What the exercise asks
Could you copy exactly the line that contains "nose: (197, 155)" and every line after it to the end of the records, and nothing more?

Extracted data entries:
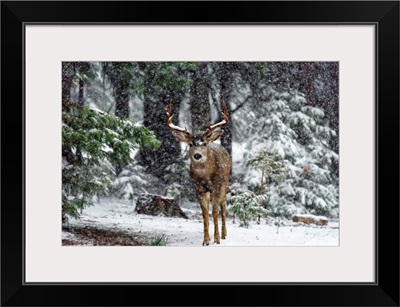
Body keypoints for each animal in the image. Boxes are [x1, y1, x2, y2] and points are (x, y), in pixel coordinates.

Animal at [164, 100, 231, 247]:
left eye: (204, 143)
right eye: (190, 144)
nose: (197, 155)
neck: (205, 176)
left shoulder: (216, 187)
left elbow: (215, 212)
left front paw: (217, 238)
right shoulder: (198, 188)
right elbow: (205, 214)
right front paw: (206, 240)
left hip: (225, 183)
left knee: (223, 207)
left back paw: (224, 234)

Result of the exercise
nose: (197, 155)
neck: (205, 176)
left shoulder: (216, 187)
left elbow: (215, 212)
left front paw: (217, 238)
right shoulder: (198, 188)
right elbow: (205, 214)
right front paw: (206, 240)
left hip: (225, 183)
left knee: (223, 207)
left back paw: (224, 234)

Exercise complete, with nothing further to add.